Hasta el siglo XIX la esperanza de vida de los niños expósitos era extremadamente baja debido a numerosas enfermedades y al escaso éxito de la alimentación artificial, y a partir del siglo XVIII se empezaron a realizar estadísticas más exhaustivas sobre la situación sanitaria y la mortalidad en este tipo de instituciones, lo que fue motivo de horror por parte de la sociedad. Ya en el siglo XV en Florencia la mortalidad entre los expósitos se encontraba entre el 12% y el 60%, y Joan Sherwood reveló que en la Inclusa de Madrid en el siglo XVIII los índices de mortalidad se situaban según el año entre el 53% y el 87%. Los recuentos realizados en las inclusas de Londres a principios del siglo XVIII revelan que hasta un 65% de los niños morían antes de los 5 años de edad. Los índices de mortalidad se fueron reduciendo durante el siglo XIX debido tanto a los avances médicos como la vacuna de la viruela; como al aumento de las donaciones caritativas o a las medidas higiénicas como la ventilación, la mejora de la dieta o el baño de los bebés.[3]
A las criaturas que sobrevivían se les acostumbraba a enseñar un oficio, tanto a los niños como a las niñas.
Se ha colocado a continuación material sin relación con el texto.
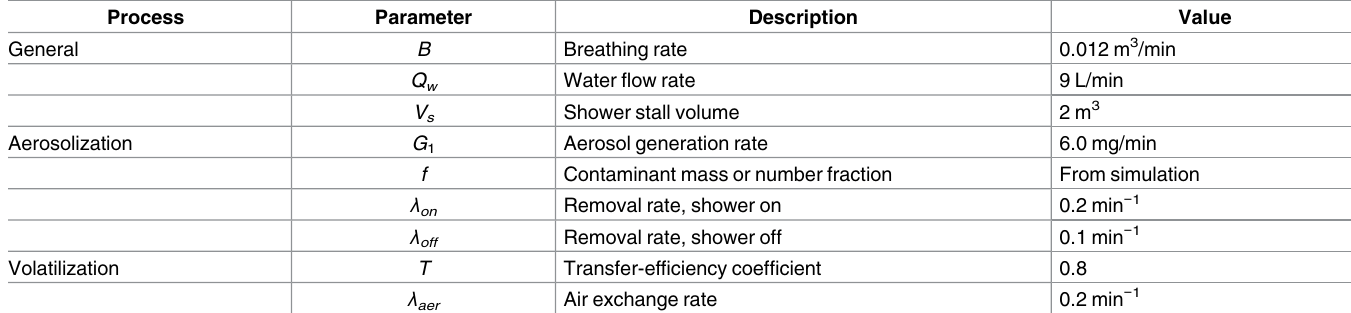
Table 2. Parameters for Showering Models.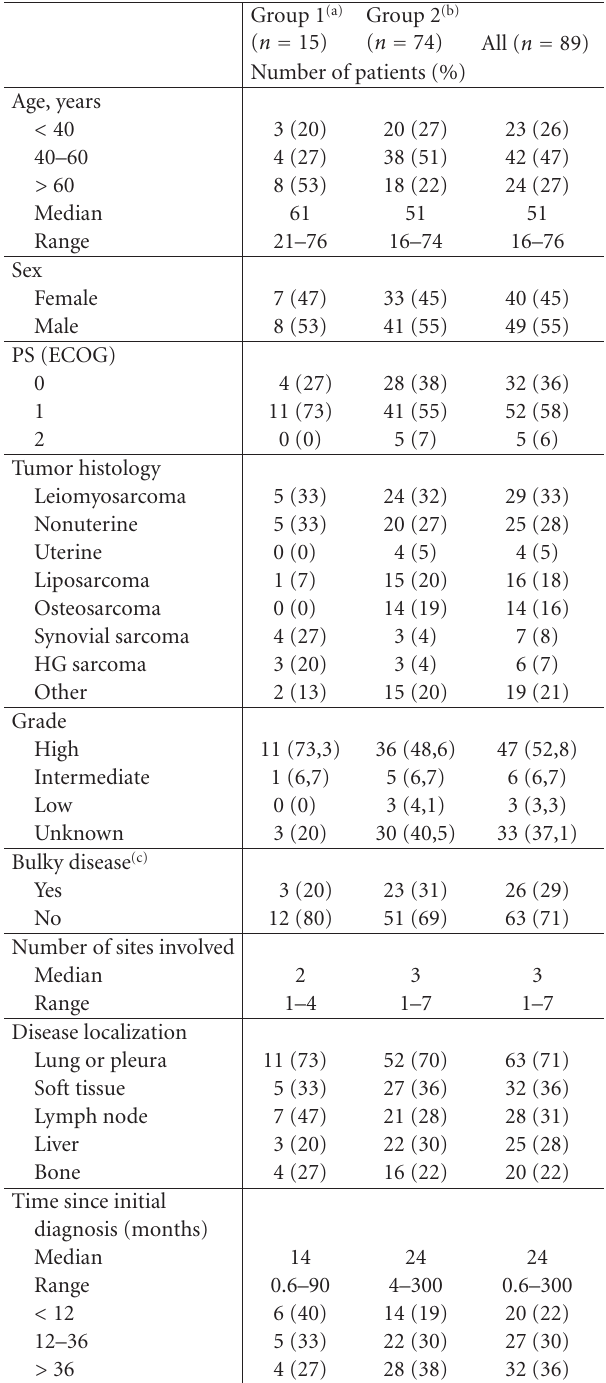
Table 1: Patient characteristics at baseline. PS: performance status; ECOG: eastern cooperative oncology group; HG: high grade.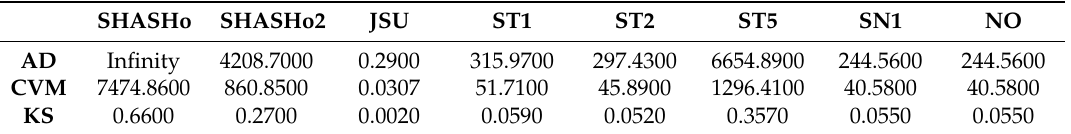
Table 2. Goodness-of-fit statistics for selected distributions.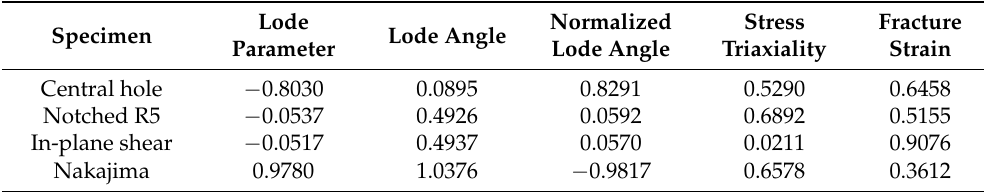
Table 8. Fracture stain, the Lode parameter, and the stress triaxiality obtained by hybrid numerical– experimental approach for martensite specimens.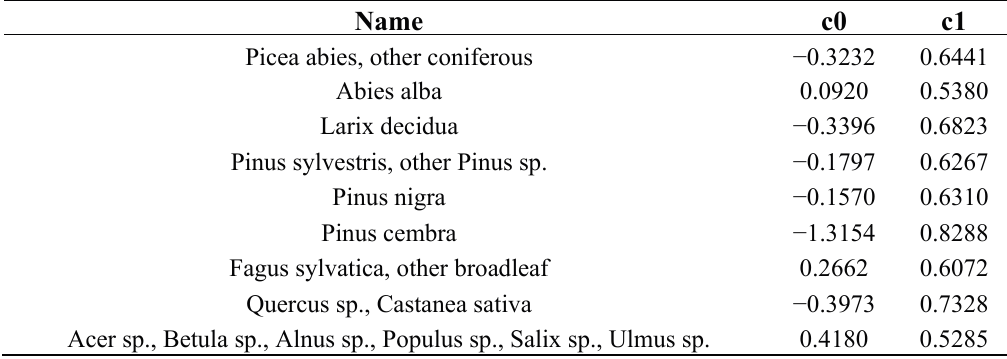
Table A6 . Coefficients used for maximum crown width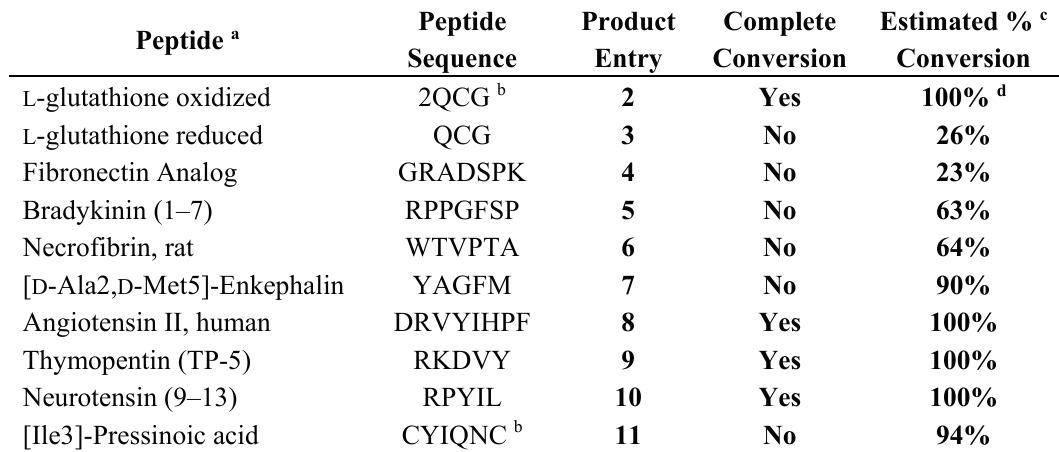
Table 1. Peptides subjected to the thionyl chloride esterification with methanol and analyzed via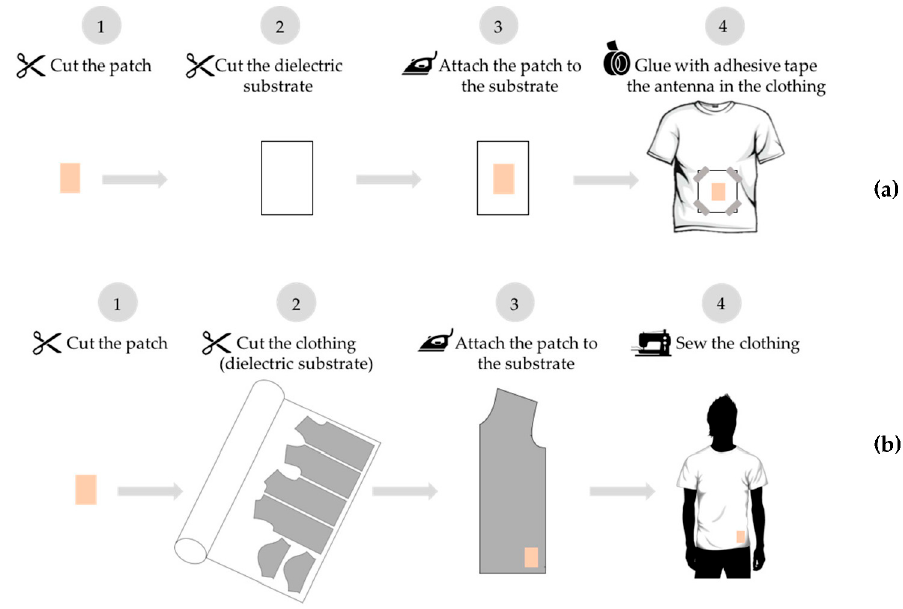
Figure 7. Comparison of techniques of integration of antennas into cloth ( a ) typical integration and ( b ) “emblem” approach.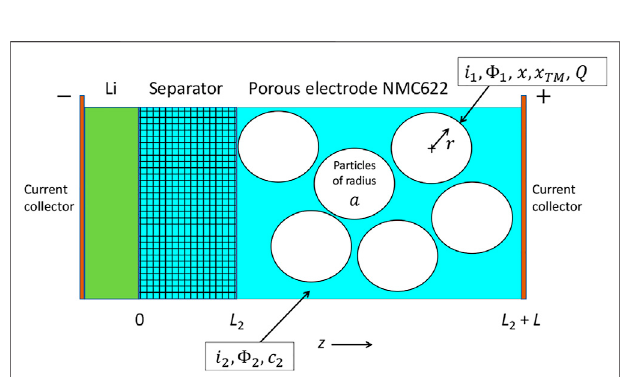
FIGURE 5 | Estimated open-circuit potential U for various cycles N . Symbols represent the potential after 15-min of open circuit for the data of Figure 2 .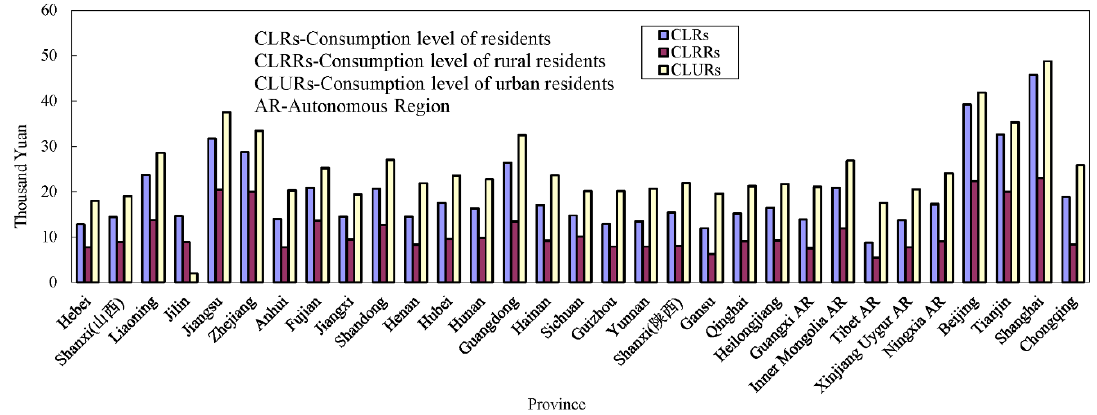
Figure 2. Consumption level of residents of mainland China in 2015 (7 yuan equals about $1 and data is from [38]).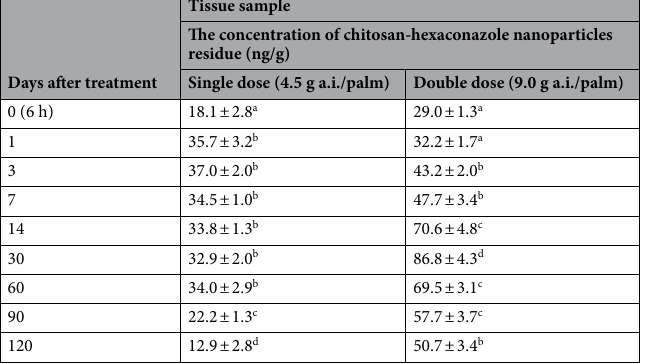
Table 5. The accumulation of chitosan-hexaconazole nanoparticles residue found on tissue, where different letters in the same column indicate significant differences between means (p ≤ 0.05) according to Tukey’s test. ND not detected.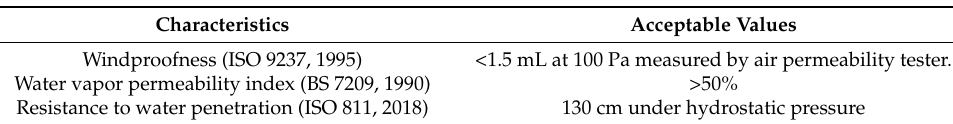
Table 1. Waterproof breathable fabric characteristics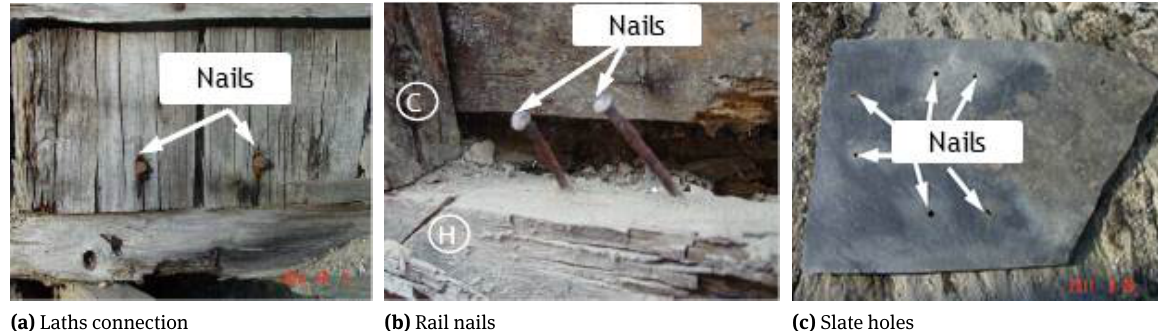
Figure 3: Connection between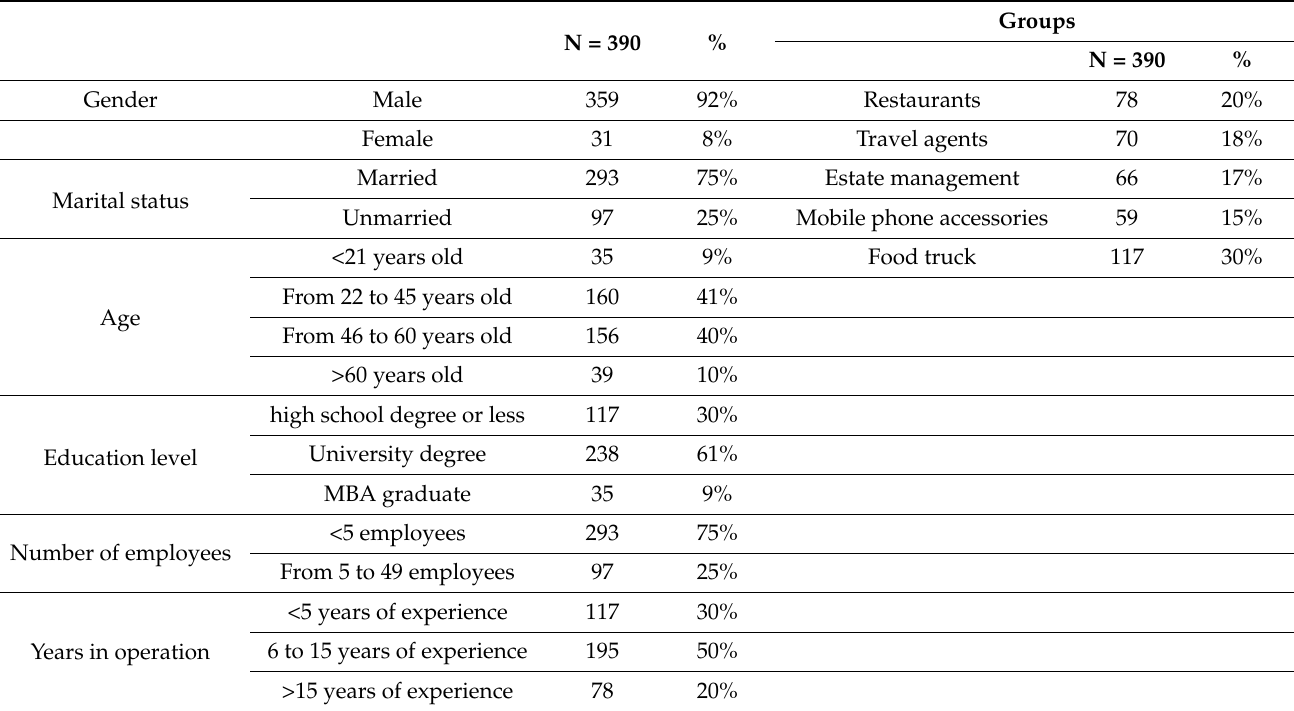
Table 2. Entrepreneurs profile.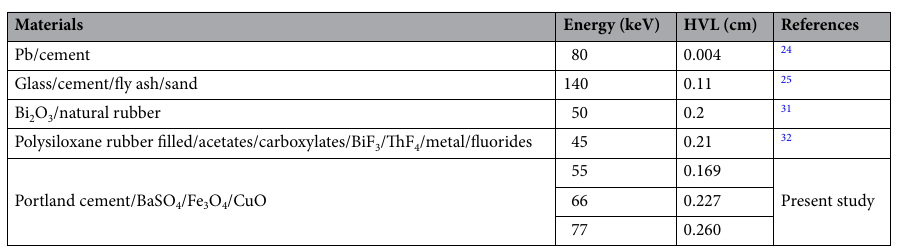
Table 3. Half value layer (HVL) in this study and the previous published references for comparison.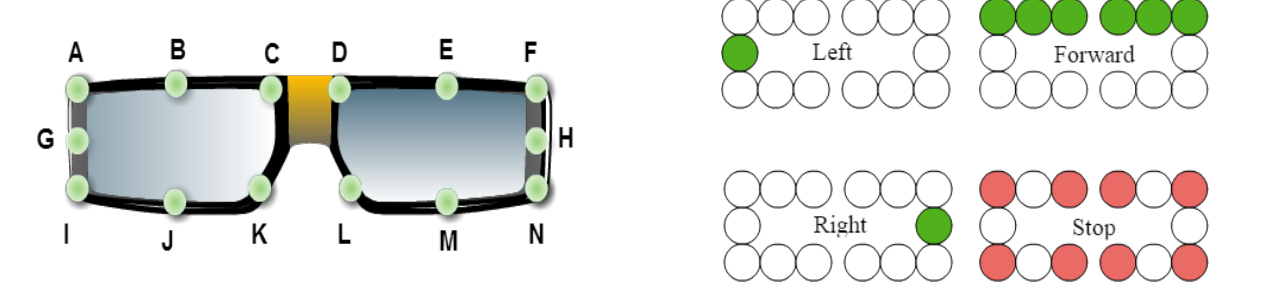
Figure 3. Assigning specific symbols to each indicator to measure visibility of them while conducting the Bayesian analysis.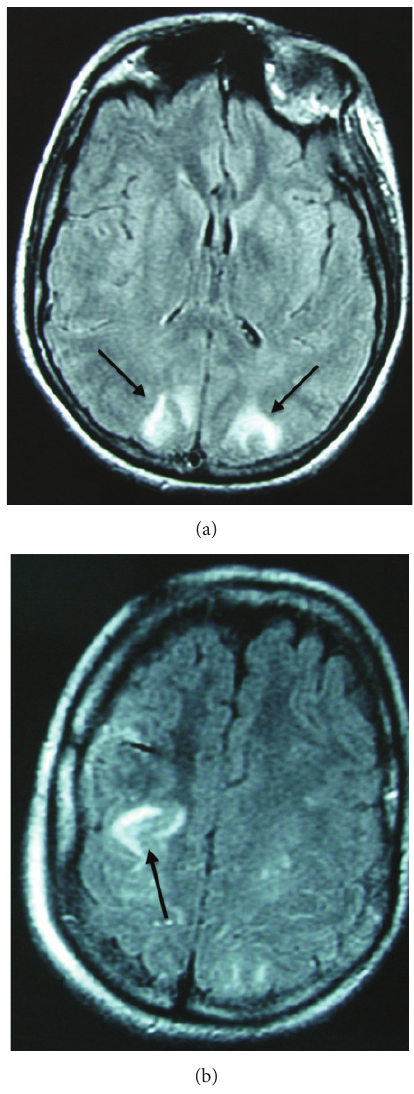
Figure 2: (a) Fluid attenuated inversion recovery magnetic res- onance imaging indicating high signal lesions on both occipitals lobes. (b) Fluid attenuated inversion recovery magnetic resonance imaging indicating high signal lesions on the right parietal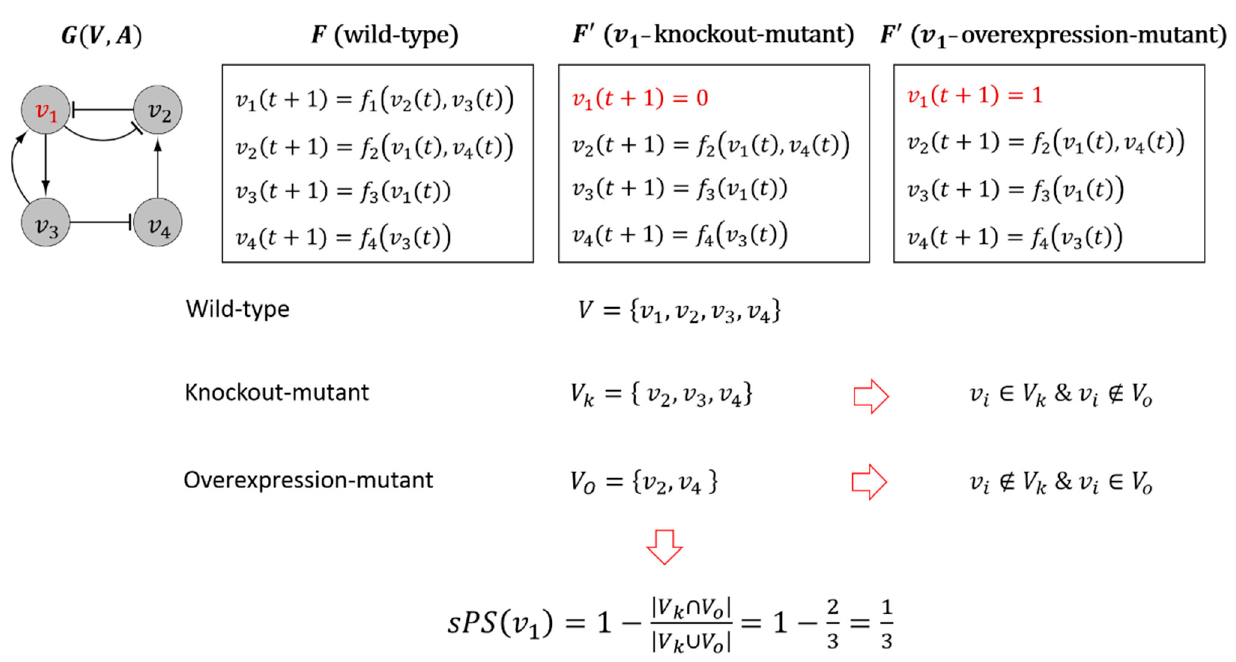
Figure 1. An illustrative example of sPS computation. An example of a signaling network G ( V , A ) with a set of update rules F . Let v 1 a node subject to the knockout or the overexpression mutations. The mutations change F to F (cid:48) where the state value of v 1 is frozen to 0 and 1, respectively, for t ≤ T . The sets of genes whose dynamics are influenced by the mutations are identified as V k and V o , respectively. Accordingly, sPS of v 1 is computed as the ratio of the symmetric difference of V k and V o over the union of them.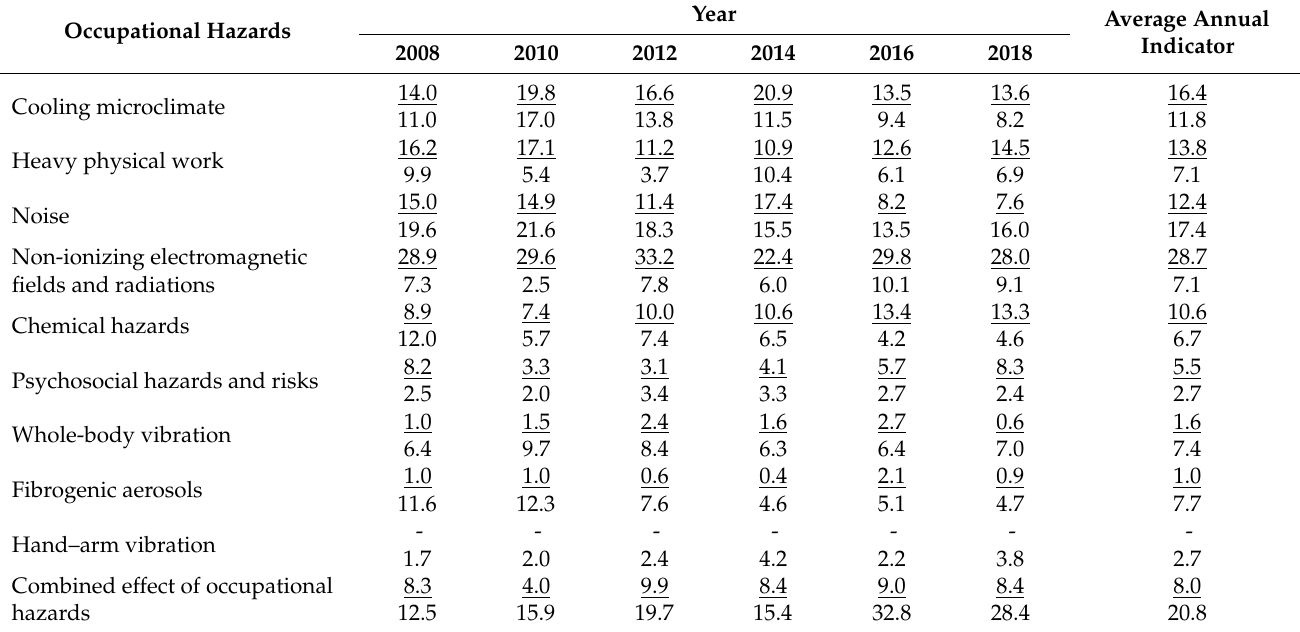
Table 1. Share of employees exposed to major occupational hazards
Por ejemplo, en la Inclusa de Madrid, las niñas que llegaban a cierta edad pasaban al Colegio de la Paz dónde se les enseñaba costura o labores del hogar; y del dinero que el colegio recaudaba durante su formación un tercio era reservado reservado para su dote si se llegaba a casar.[1]
En España no se les permitió acceder a oficios civiles (en servicio al rey) hasta la puesta en práctica en 1794 de una Cédula Real de Carlos IV, en la que se pasaba a reconocer a los niños expósitos de ambos sexos como legítimos bajo todos los efectos, prohibiendo que se los tratase con penas de "vergüenza pública, ni la de azotes, ni la de horca" distintas a las que se aplicaría a cualquier otro ciudadano.[7]
En la historia de las casas de beneficencia en España, quedan diferenciadas y en ocasiones asociados varios modelos de hospicios, Casas de socorro e inclusas. Un prototipos históricos fueron el Hospital de la Inclusa de Madrid,[8] y la Casa Provincial de Maternidad y Expósitos de Barcelona.
El poema de María Rosa de Gálvez publicado en 1804 La beneficencia habla de la situación de los niños abandonados en las inclusas; alabando las obras de beneficencia, en especial de la labor realizada por la asociación benéfica Junta de damas fundada 17 años antes.[9] Cuando esta organización tomó la dirección del Hospital de la Inclusa de Madrid en 1799 la mortalidad infantil del centro estaba en un 87%. Pese a los esfuerzos que se realizaron, como doblar el número de nodrizas, cambiar las camas de paja por colchones de lana, mejorar la higiene y la alimentación e incluso contratar otro médico y un cirujano adicional, la mortalidad del centro siguió aumentando hasta llegar incluso a alcanzar el 100% en el año 1804. No volvió a disminuir hasta que llegaron los avances médicos a finales del siglo XIX.[10]